David L. Stanley
David L. Stanley
600 Words in Praise of the Fixed Gear
David Stanley is an experienced cycling writer. His work has appeared in Velo, Velo-news.com, Road, Peloton, and the late, lamented Bicycle Guide (my favorite all-time cycling magazine). He blogs regularly for Dads Roundtable. Here's his Facebook page. He is also a highly regarded voice artist with many audiobooks to his credit, including McGann Publishing's The Olympics' 50 Craziest Stories and Cycling Heroes.
On average, December 13th in my hometown of Flint, Michigan has a high temperature of 34F and a low of 20F. Normally, there are six inches of snow on the ground, with another six more inches on the way before the new year. At this moment, it is 60F, with a predicted high of 64F. My grass is green. The dog poop on the deck is not buried under the snow. It is right out in plain sight and it awaits my shovel and plastic bag. My confused Magnolia liliiflora tree looks like it is ready to bud.
These issues raise a serious question for a serious cyclist: Fixed gear or road bike?
In December, my bikes should an afterthought, hanging in the basement. I should be on skis: cross-country and downhill. I should be out at the rink on my skates. I should be thinking about deadlifts and squats and plyometric box dumbbell step-ups. Tire widths and PSI, headband or beanie under the helmet, wax or lube on the chain? These are issues which shouldn’t come to mind until mid-February.
Where do I stand?
With my leg over my fixed gear. The fixed gear is the elemental basis for our sport. As John Lennon said when asked about the basis for his music, the blues is a chair. Not a design for a chair, or a better chair…it is the first chair. It is a chair for sitting on, not for looking at. You sit on that music. And the fixed gear is the blues for a true cyclist.
Throw your leg over a fixed and ride with Henri Desgrange, the founder of the Tour de France, and Maurice Garin, in 1903, Le Tour’s first winner. Yes, Virginia, they rode the first Tour de France, 1,500 miles over six stages, on bicycles with only one gear.

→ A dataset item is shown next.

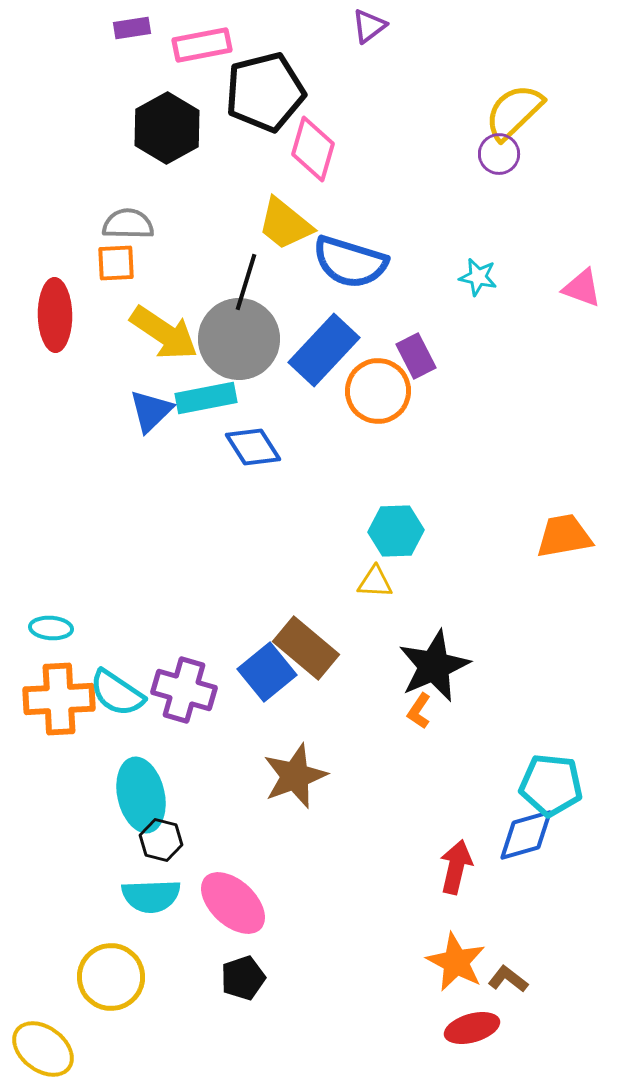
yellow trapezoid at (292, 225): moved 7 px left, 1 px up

Derailleurs would not arrive in the Tour until the 1930s.
Maurice Garin with his fixed-gear bike and ciggie after winning the 1903 Tour de France
Rise slowly out of the saddle to pedal more gingerly over railroad tracks and ride with Arthur Augustus Zimmerman, the fastest velodrome racer in the world during the 1890s. Zimmy, with no toe straps and a 68 inch gear, was once clocked in the flying 100 meters in 5.4 seconds. Forty MPH.
Press back against your pedals to slow yourself as you near a stop light and ride with Major Taylor. The Indianapolis born Taylor (born 11/26/1878) had to leave the US to avoid the rampant, violent racism against African-Americans of the time. Once in France, he became the second black world champion in any sport.
Out on the fixed gear, life is simple. Look down. That chain is the direct link between you, the bike, and mastery.
On the fixed one learns acceptance. You have a tailwind? Pedal faster. You have a headwind? Suck it up and suffer. Need to slow down for a light? Relax the legs. Need to get back up to speed? Stand up; get the gear turning over before you sit down again.
Joyous silence. No noise from a scrubbing front derailleur. No ting ting from an out of kilter rear changer.
With the winter solstice nine days away, daylight is scarce. On the forty-third parallel, I have nine hours and three minutes of sun today. A forty-five minute spin on the fixed gear, no coasting, is plenty of work.
Tour de France boss Henri Desgrange on a fixed-gear bike in the 1930s
Connect with cycling’s glorious past. As Henri Desgrange said in 1902,
The derailleur is for old people. Isn’t it better to triumph by the strength of your muscles than by the artifice of the derailleur? We are getting soft … As for me, give me a fixed gear!